Let us not forget the G.I. Joe character, Snake Eyes, who arrived in 1982 and his nemesis, Storm Shadow who came around in 1984. Very iconic. So much so that they even made a Snake Eyes movie a few years back to cash in on this nostalgia.

From this point in the early 80s, Ninja culture took off. The biggest and best of all, however, was the colorful Teenage Mutant Ninja Turtles (TMNT) who arrived in 1984, the creators citing Miller as a major influence. The early comics were even drawn similar to Millers style.

The Turtles comics spawned a million such rip offs as Adolescent Radioactive Black Belt Hamsters, Geriatric Gangrene Juijitsu Gerbils, Pre-Teen Dirty Gene Kung Fu Kangaroos, and Mildly Microwaved Pre-Pubescent Kung Fu Gophers. None of these amounted to much. The Turtles, however, have become firmly ingrained into the zeitgeist. To this day, new movies every few years, ongoing comics, etc.

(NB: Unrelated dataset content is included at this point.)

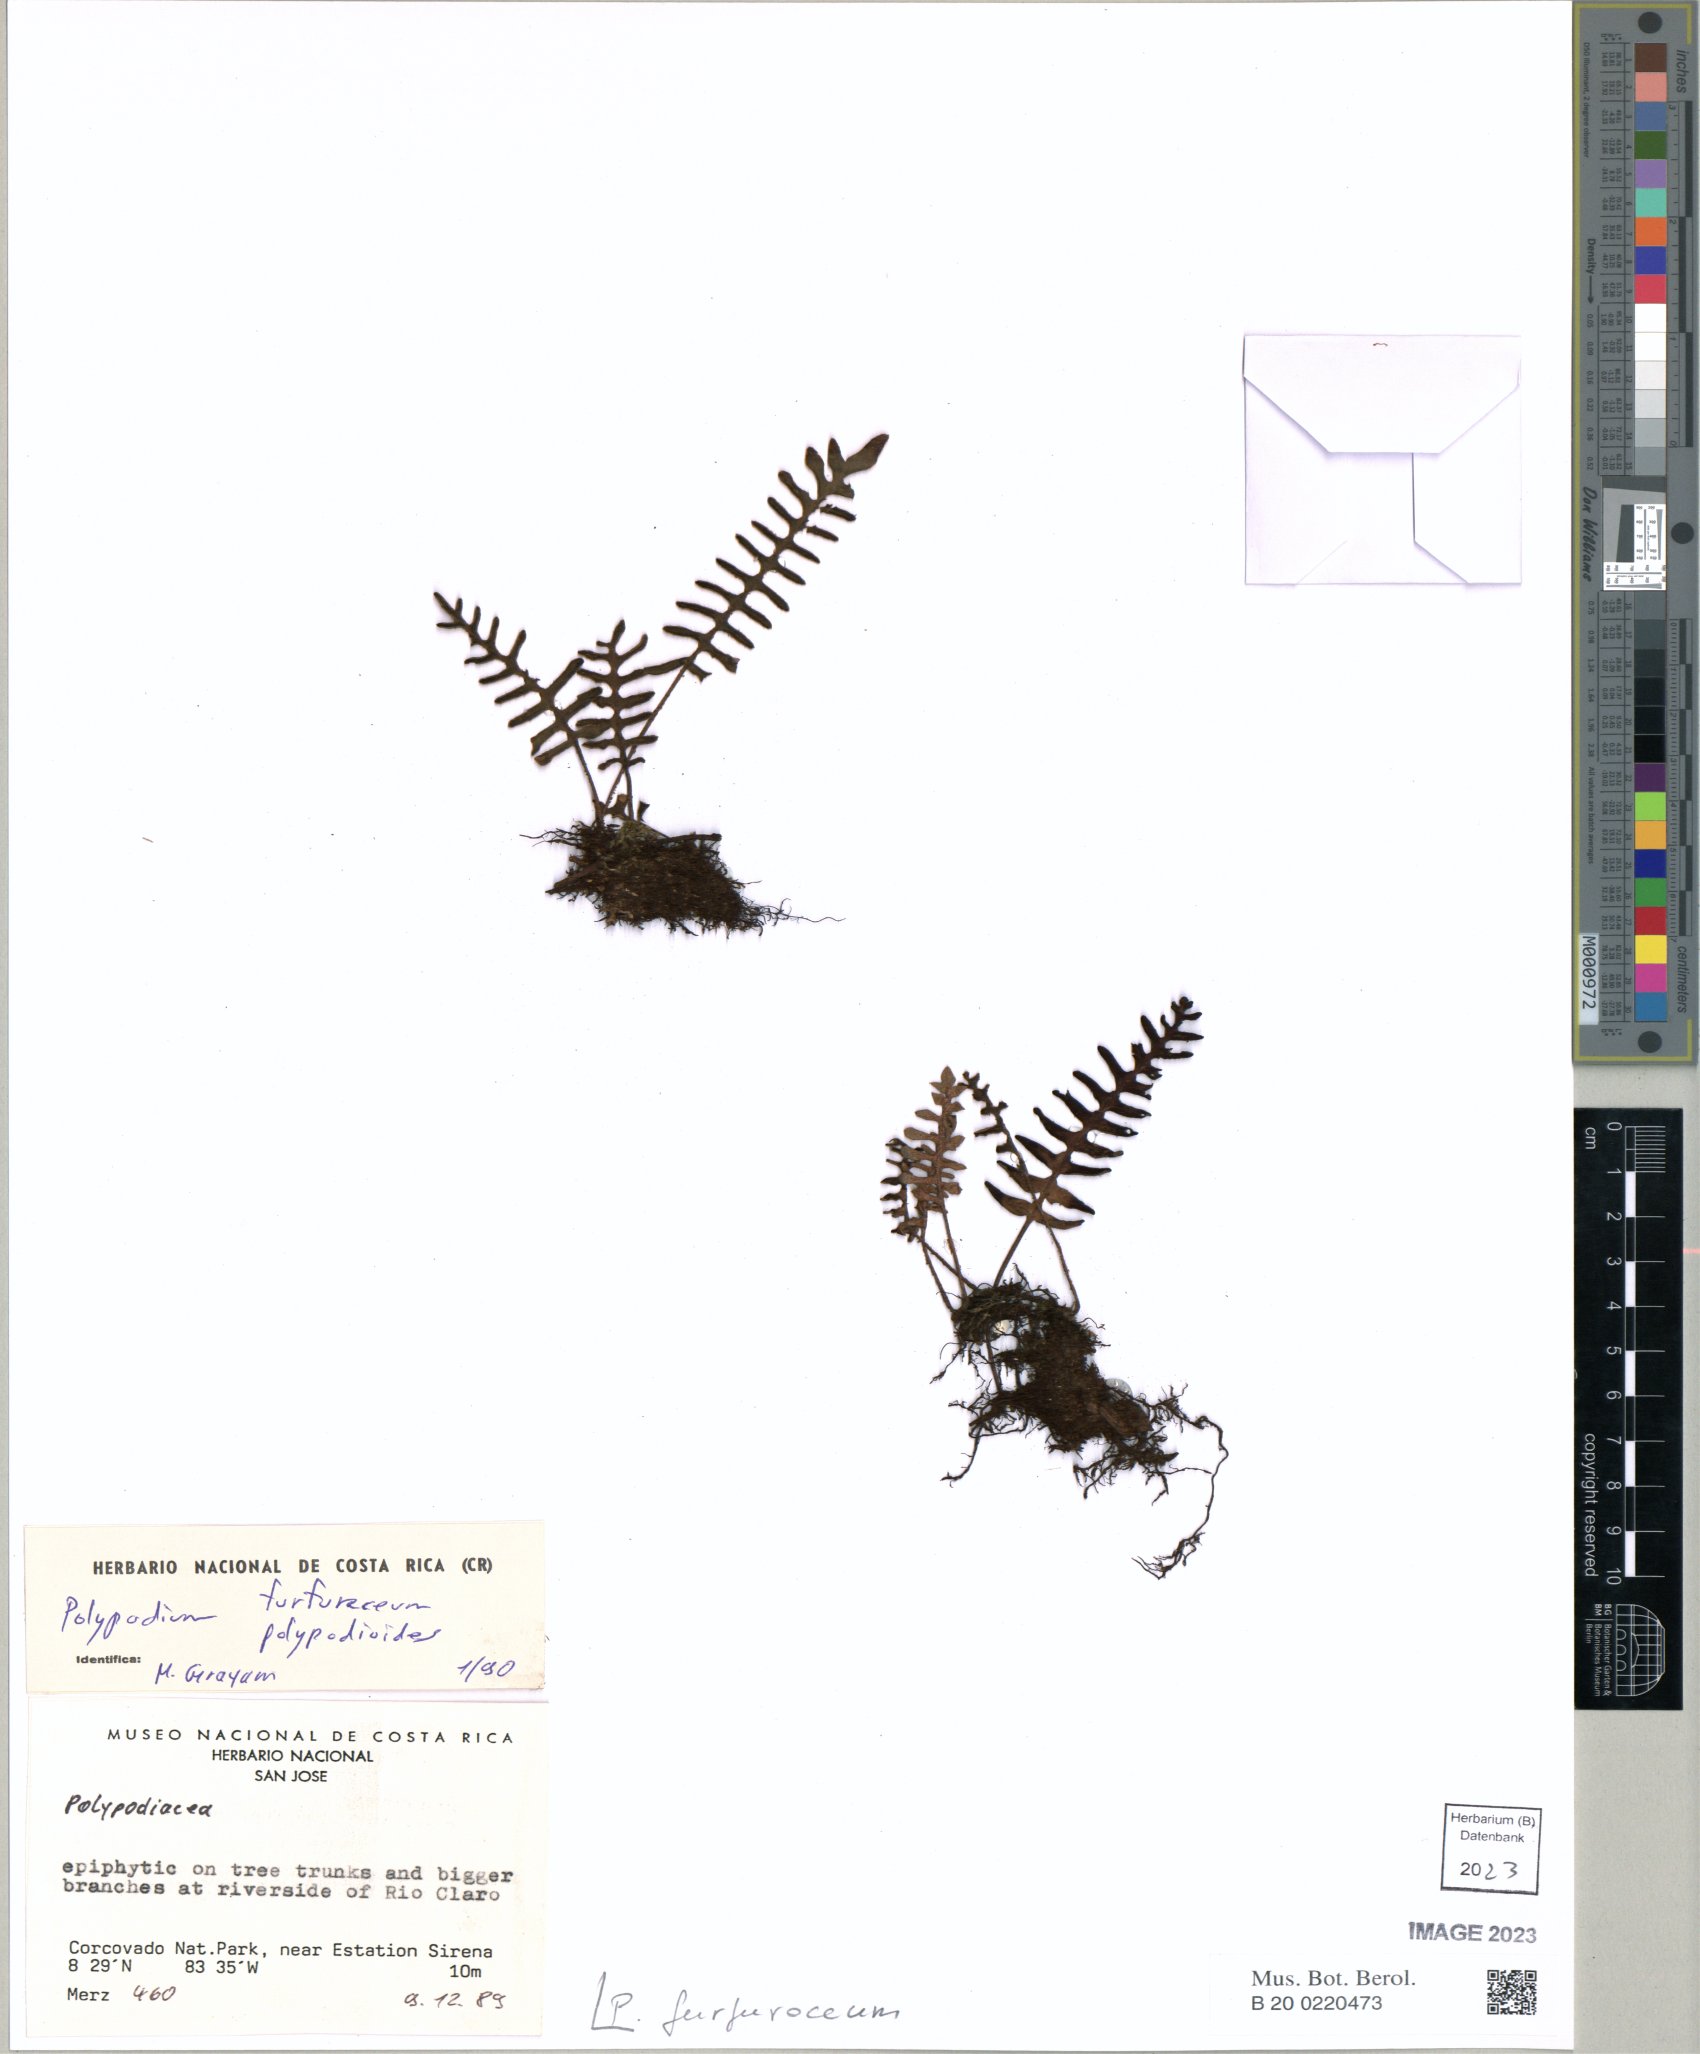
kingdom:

During the heyday in 80s comics and toys, it was only a matter of time before Hollywood began to cash in on the ninja craze which we can probably speculate came straight off the karate and martial arts craze in the late 70s and began to evolve. But did they? Not really. Not at that time, anyway. No major studios made ninja movies and Cannon made a few million but nothing exorbitant. Fast forward to the present, however, and we see the TMNT have grossed over a billion bucks with seven feature films. 1.3 to be exact. Not too shabby when you think this doesn’t include all the toys, video games, etc. The latest, in 2023, is said to have made over $200 million in profit all said and done for Paramount Studios.

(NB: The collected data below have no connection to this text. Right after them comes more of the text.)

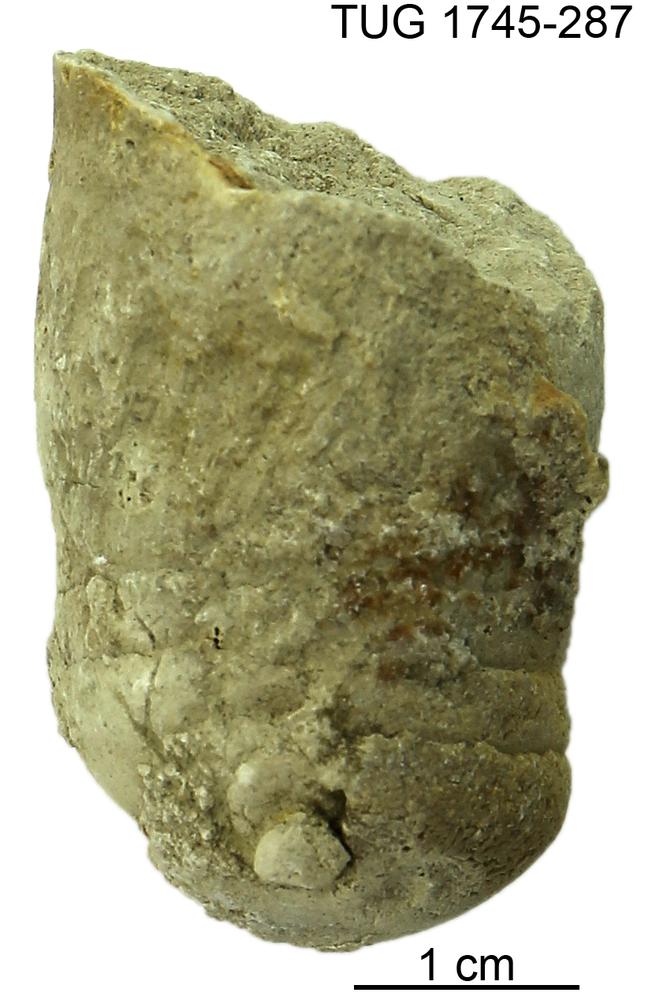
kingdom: Animalia
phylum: Mollusca
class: Cephalopoda
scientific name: Cephalopoda
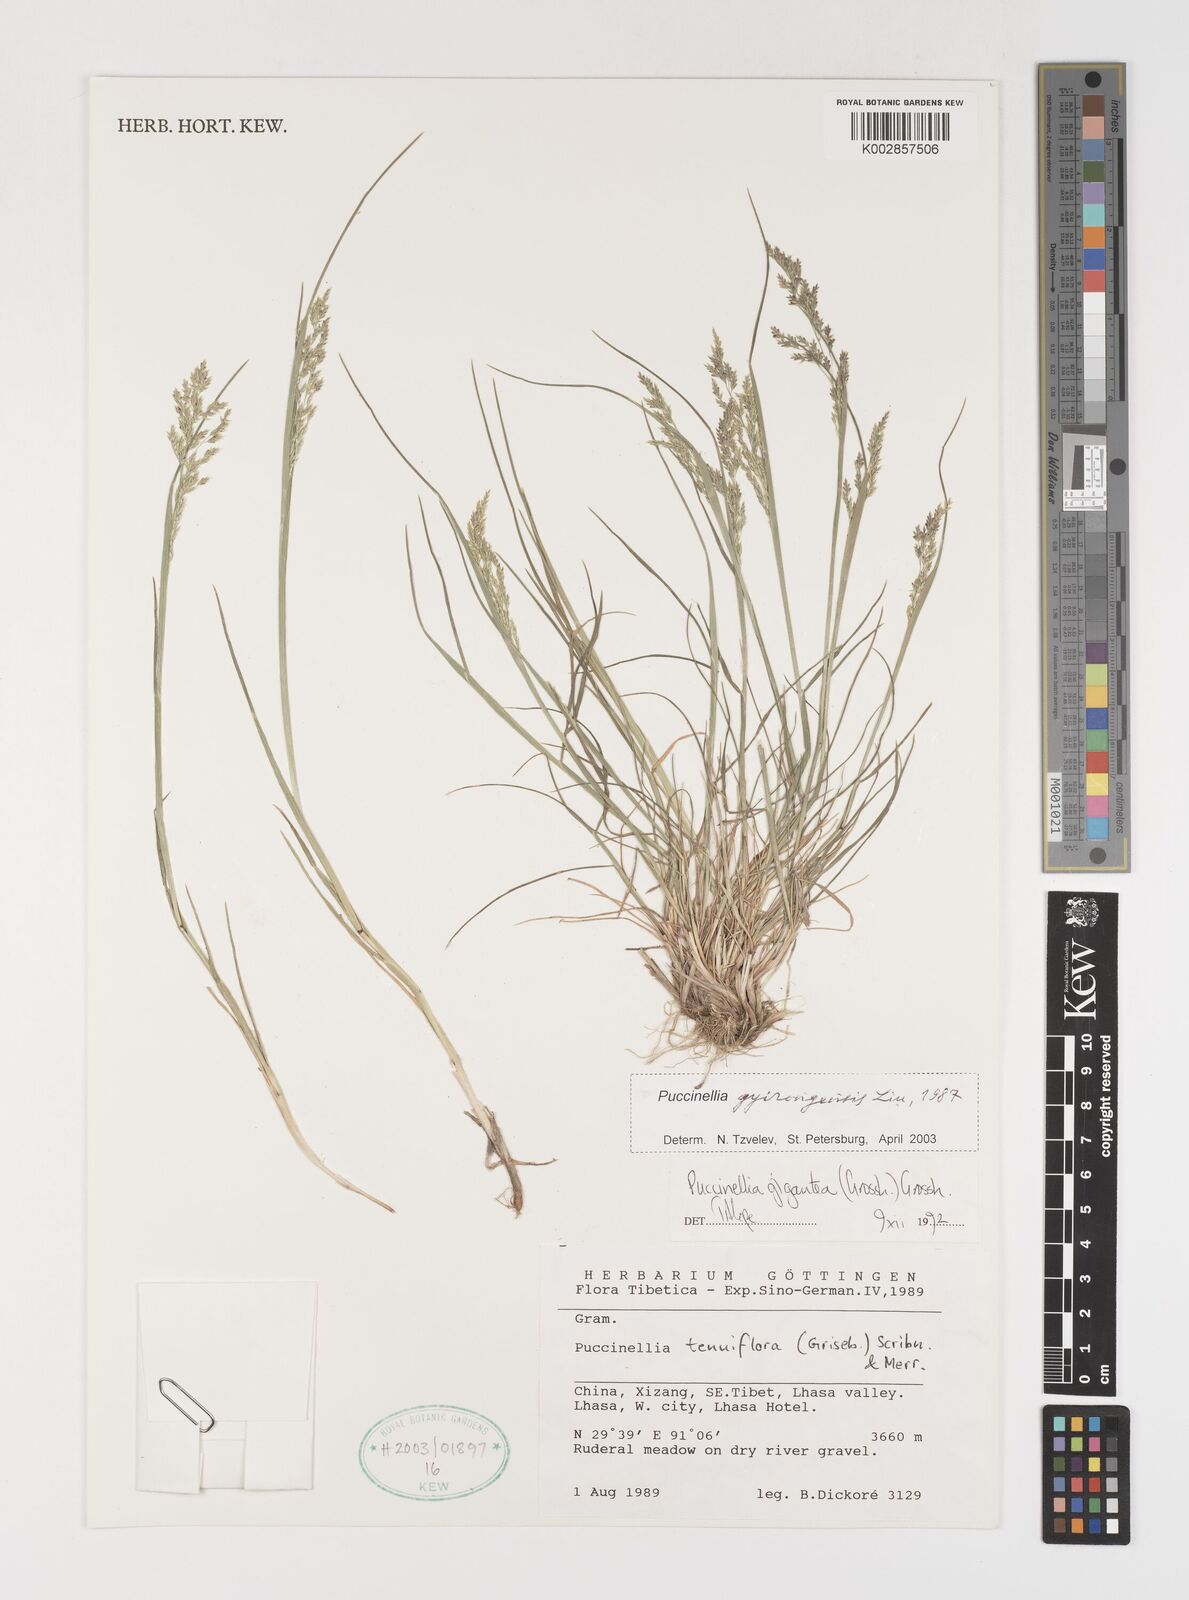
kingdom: Plantae
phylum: Tracheophyta
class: Liliopsida
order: Poales
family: Poaceae
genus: Puccinellia
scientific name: Puccinellia tianschanica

And what the hell is a ninja anyway? To a kid a ninja was a master of stealth, of the deadly art known as ninjitsu. But was it ever really a thing? Who knows? Were they really assassins clad in black and armed with grappling hooks and those claws on the palms of their hands?
Skynet tells me they were an actual thing, but not what we think of today. Yes, spies and saboteurs in the twelve century of Japan but most of the time clad as ordinary people so as to blend in. You can thank Frank Miller, Cannon, and the creators of the Turtles, Kevin Eastman and Peter Laird, for fully changing them into the black pajama clad, masked wielders of many different sorts of weaponry we imagine today. Also, smoke bombs…
American Ninja 2: The Confrontation. 3 out of 5 stars.